Há momentos na vida que a gente se sente perdido. Não sabe para onde ir. Pior: não sabe por que ir. A sensação é de abandono, de extrema solidão, de muita insegurança e de desesperança. É mais ou menos assim que me sinto em relação às eleições presidenciais e aos rumos da economia. O fato é que não precisamos de milagres, mas de atitudes.

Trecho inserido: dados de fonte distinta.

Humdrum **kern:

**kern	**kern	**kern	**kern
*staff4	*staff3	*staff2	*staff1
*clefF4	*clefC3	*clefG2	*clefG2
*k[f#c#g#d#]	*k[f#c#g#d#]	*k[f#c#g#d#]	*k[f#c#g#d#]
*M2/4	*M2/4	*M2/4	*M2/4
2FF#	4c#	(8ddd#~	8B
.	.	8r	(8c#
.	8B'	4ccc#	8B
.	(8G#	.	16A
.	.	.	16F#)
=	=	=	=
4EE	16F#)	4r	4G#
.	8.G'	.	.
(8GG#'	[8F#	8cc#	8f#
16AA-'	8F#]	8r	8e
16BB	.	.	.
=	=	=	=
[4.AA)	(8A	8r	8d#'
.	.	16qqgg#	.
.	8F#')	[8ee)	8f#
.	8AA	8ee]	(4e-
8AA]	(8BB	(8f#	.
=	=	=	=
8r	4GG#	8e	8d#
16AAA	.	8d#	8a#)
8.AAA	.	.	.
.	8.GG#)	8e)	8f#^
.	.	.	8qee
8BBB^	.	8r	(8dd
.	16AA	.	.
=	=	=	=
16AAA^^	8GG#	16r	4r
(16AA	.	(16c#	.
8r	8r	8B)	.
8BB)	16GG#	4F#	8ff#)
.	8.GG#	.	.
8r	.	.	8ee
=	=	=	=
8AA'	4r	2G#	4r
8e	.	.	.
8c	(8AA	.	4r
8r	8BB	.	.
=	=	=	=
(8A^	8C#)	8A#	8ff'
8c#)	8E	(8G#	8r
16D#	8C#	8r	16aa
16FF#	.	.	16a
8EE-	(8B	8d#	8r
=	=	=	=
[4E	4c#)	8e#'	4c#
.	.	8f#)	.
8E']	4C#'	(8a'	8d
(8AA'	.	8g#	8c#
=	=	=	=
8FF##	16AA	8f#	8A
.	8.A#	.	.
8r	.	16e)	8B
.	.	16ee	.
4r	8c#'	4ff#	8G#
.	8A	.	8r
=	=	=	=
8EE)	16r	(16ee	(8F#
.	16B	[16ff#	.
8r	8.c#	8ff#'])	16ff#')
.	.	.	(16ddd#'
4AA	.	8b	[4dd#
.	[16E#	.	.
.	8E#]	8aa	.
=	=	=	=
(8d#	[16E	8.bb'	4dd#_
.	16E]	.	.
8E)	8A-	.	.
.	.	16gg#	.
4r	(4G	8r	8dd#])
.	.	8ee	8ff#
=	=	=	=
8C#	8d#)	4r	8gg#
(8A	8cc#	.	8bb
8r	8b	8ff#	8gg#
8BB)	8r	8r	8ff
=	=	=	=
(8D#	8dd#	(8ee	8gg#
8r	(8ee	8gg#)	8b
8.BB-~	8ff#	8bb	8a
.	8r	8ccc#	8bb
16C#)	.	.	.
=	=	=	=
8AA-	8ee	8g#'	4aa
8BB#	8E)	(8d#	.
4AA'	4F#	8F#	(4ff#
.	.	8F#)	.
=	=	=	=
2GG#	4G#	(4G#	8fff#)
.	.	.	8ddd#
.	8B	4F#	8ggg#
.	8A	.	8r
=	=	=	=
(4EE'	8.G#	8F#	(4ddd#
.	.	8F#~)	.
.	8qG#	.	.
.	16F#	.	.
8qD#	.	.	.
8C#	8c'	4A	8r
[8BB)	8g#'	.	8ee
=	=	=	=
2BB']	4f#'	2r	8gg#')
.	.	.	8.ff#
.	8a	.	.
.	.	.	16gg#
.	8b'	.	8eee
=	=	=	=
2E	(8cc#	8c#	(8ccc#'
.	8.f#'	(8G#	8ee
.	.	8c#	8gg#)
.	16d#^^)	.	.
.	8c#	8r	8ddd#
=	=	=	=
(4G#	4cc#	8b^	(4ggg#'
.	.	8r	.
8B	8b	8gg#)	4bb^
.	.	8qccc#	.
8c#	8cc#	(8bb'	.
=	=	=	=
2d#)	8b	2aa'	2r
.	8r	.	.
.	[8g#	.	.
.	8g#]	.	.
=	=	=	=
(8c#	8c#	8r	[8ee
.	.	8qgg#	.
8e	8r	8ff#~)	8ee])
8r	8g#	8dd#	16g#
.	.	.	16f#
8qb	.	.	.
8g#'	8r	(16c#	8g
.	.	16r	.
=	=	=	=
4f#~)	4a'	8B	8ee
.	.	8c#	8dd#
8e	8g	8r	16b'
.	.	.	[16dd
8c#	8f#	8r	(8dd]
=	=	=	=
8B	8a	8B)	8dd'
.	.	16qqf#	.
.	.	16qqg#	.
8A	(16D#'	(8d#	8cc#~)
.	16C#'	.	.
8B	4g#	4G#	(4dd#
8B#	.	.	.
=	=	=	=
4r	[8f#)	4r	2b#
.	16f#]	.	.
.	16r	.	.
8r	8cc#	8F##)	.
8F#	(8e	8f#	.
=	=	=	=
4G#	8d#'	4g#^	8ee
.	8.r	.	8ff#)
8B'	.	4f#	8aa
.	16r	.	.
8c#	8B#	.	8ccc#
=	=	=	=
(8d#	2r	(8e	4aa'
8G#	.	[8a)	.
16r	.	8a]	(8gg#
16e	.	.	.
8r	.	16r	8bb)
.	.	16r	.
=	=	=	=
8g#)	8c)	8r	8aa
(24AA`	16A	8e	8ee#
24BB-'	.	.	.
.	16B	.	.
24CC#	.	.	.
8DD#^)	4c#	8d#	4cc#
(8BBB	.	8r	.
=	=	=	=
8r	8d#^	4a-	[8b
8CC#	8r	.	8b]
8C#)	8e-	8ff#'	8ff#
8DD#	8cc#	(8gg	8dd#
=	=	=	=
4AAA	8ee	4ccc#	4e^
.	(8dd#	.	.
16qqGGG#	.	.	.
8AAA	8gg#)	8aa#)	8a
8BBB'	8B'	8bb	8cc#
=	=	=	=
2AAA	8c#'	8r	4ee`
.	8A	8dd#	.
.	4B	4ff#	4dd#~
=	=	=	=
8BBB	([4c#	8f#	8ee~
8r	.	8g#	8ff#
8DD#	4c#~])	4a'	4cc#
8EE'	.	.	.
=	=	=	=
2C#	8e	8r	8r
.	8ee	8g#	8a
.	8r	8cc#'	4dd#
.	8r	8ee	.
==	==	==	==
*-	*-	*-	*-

Em relação às eleições, neste momento estou no time do nem, nem. Ou seja, nem Bolsonaro, muito menos Lula. E todo mundo sabe o porquê nenhum deles é digno o suficiente para ser Presidente. Aliás, o Brasil não merece nenhum deles.
Minha esperança era que surgisse uma terceira opção, de preferência um estadista, alguém que enxergasse o futuro, deixando de lado interesses pessoais, politiqueiros, alicerçados na vaidade e na fome de poder pelo poder.
Infelizmente, a terceira via ficou pelo caminho, soterrada por interesses que passam longe da recuperação econômica e moral do Brasil. A situação é tão surreal que além do ladrão e do ignorante, restaram Ciro Gomes (7%) e Simone Tebet (2%) conforme intenção de voto publicada pela Datafolha entre 16 e 18 deste mês. A maioria dos candidatos nem pontuaram. Logo, a polarização continua intata e aqueles que poderiam ser uma solução não empolgam, nem entusiasmam os que pensam num Brasil melhor, pois nenhum dos citados apresenta condições políticas superiores aos que lideram a pesquisa.
Imaginava que no período dos debates, diante de ideias, projetos e posturas, quem estivesse na rabada poderia surpreender como surpreendeu Germano Rigotto em 2002. De azarão ganhou o governo. Mas, tenho impressão que os debates serão poucos e o submundo da internet comandará o espetáculo de fake news. E, salve-se quem puder ou tiver juízo de não sair espalhando lixo. Aliás, parei de frequentar o facebook justamente por isso. Indignado, multipliquei uma inverdade, uma foto montada e levei um merecido puxão de orelhas de uma amiga. Como não tinha tempo de checar tudo o que eu recebia, optei por sumir do face.
Quanto ao comportamento da economia, a inflação mostra sinais de estar cedendo diante da acomodação do mercado com os novos patamares de preços. Muito em breve, a taxa Selic terá de recuar, o que alavancará vários negócios que hoje estão represados.
No caso do leite, acabou a entre safra, os efeitos da seca já não prejudicam. Resultado: aumentou a oferta e o respeitável público voltará a consumir mais. Resumindo, a seca, a pandemia, a guerra, a entressafra, empurraram os preços para cima. O choque de custos representado pelo aumento dos preços dos grãos (soja e milho), indispensáveis para a alimentação do gado leiteiro, já não assusta.
Cabe esclarecer que o grande vilão dos aumentos de preços não foi o choque de consumo como se insinuou quando aumentaram a taxa Selic. O que puxou a inflação foram os produtos com preços administrados, ou seja, a energia elétrica, os combustíveis, o gás, enfim, a mão desastrada do governo que não teve competência, nem vontade política para segurar aumentos abusivos. O leite sim refletiu uma conjuntura desfavorável que aos poucos vai perdendo espaço.
Estou falando sobre inflação para demonstrar que as forças de mercado são incontroláveis. Porém, a força do voto pertence a cada eleitor. O respeitável público colherá, no futuro, o que plantar nas urnas. Não se pode parar no tempo. Ainda bem que a vida continuará, apesar de tudo. Simples, assim!